--- Text excerpt Enclosed Below ---

In the BECCS program I teach the following courses: ECCS180 Family-Centred Practice and ECCS260 Family and Community Issues, our two foundational family studies courses; ECCS410 Understanding Research in Early Childhood; and ECCS440 Professional Practices: Ethics, Caring, and Social Activism. I also support students in their field education as they learn to apply their developing skills and knowledge in field placement, in the following courses – ECCS120 Field Placement I: Well-Being; ECCS170 Field Placement II: Play and Playfulness; ECCS220 Field Placement III: Communication and Literacy; ECCS270 Field Placement IV: Diversity and Social Responsibility; and in first year Integration Seminars ECCS125/175.

My research interests are children’s perspectives; theories of interdependent socialization; relational ontologies and epistemologies of childhood; relational approaches to children’s rights; integrating children’s rights and ethics of care approaches into early childhood communities; the politics of childhood; family support and family issues; knowledge generation/creation/production; comics research; and creative research methodologies and inquiry/analytic practices.

--- End of Enclosed Text excerpt ---
--- Data to examine Enclosed Below ---

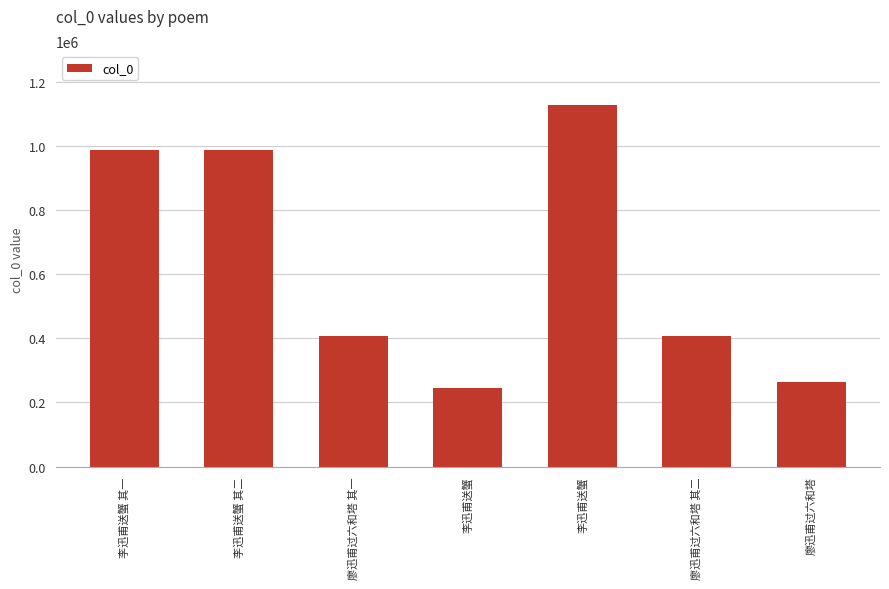

What is the difference between the maximum and second lowest values?

860932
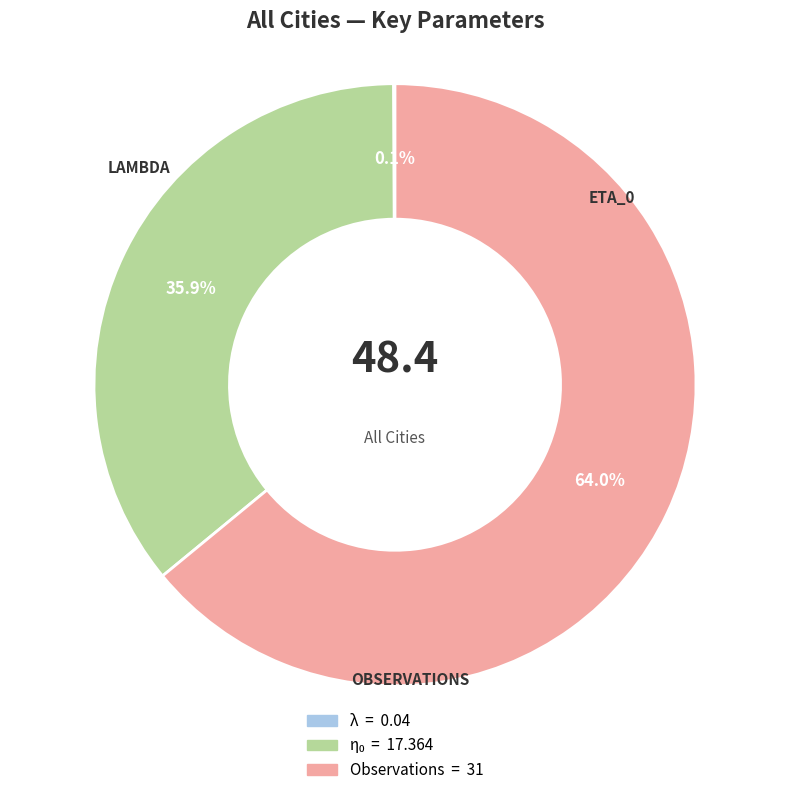

Is there any slice that represents more than half of the pie?

Yes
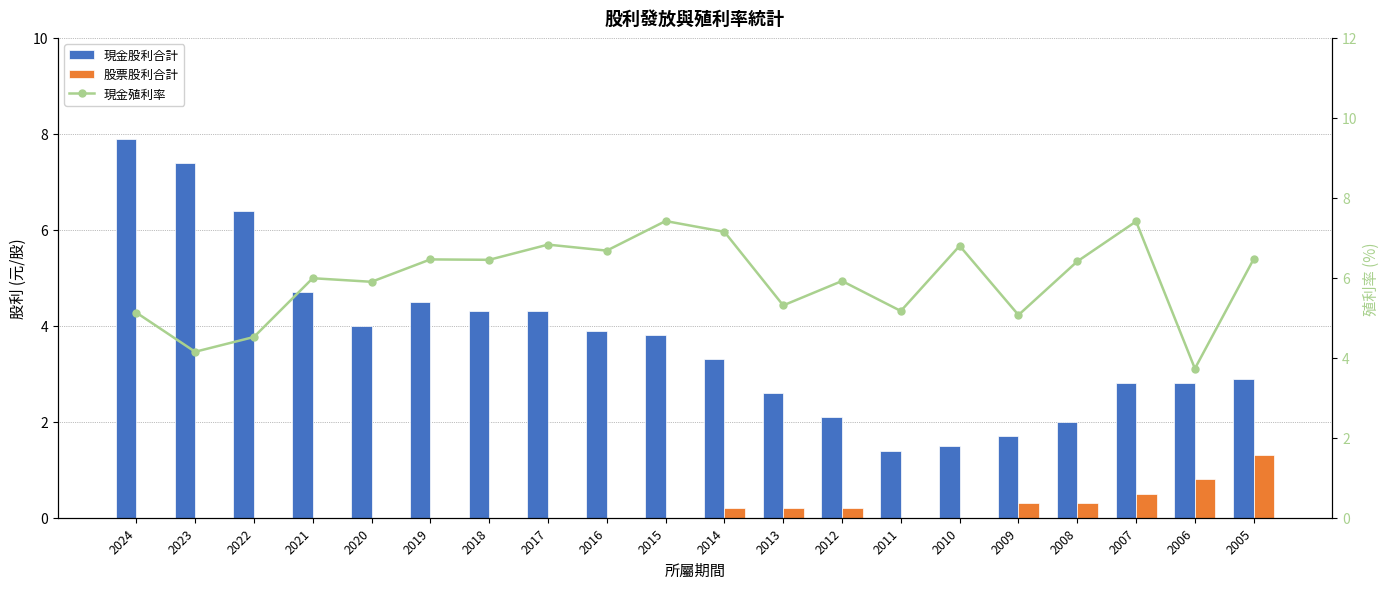

The 現金殖利率 series shows 1.7 at 2019. True or false?

False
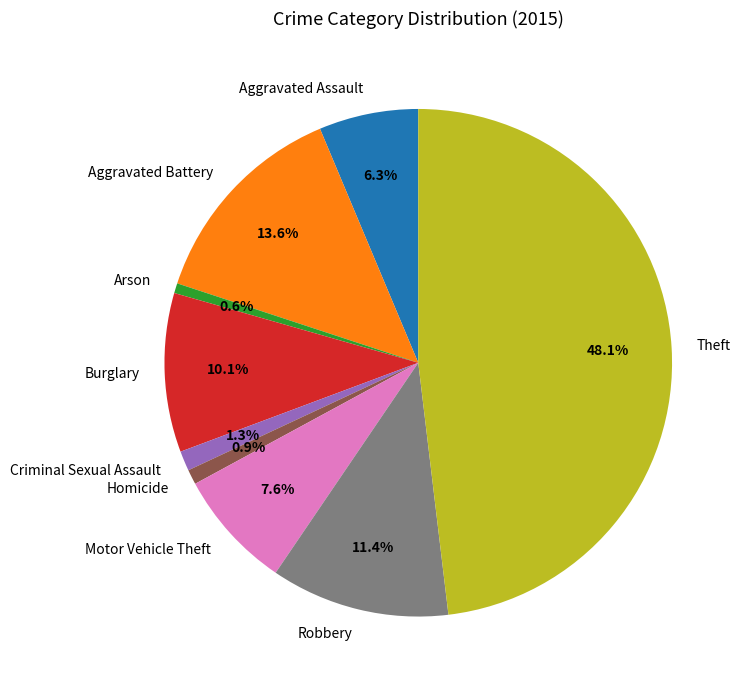

What is the total percentage of Robbery and Criminal Sexual Assault?

12.7%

--- End of Enclosed Data to examine ---

▶ [Assigned task 1]
In the teaching and research profile, which course number goes with Understanding Research in Early Childhood?
▶ [Assigned task 2]
Quote every line of the records word for word, leaving out the pictures.

▶ [Solution 1]
ECCS410

▶ [Solution 2]
What is the difference between the maximum and second lowest values?

860932

Is there any slice that represents more than half of the pie?

Yes

The 現金殖利率 series shows 1.7 at 2019. True or false?

False

What is the total percentage of Robbery and Criminal Sexual Assault?

12.7%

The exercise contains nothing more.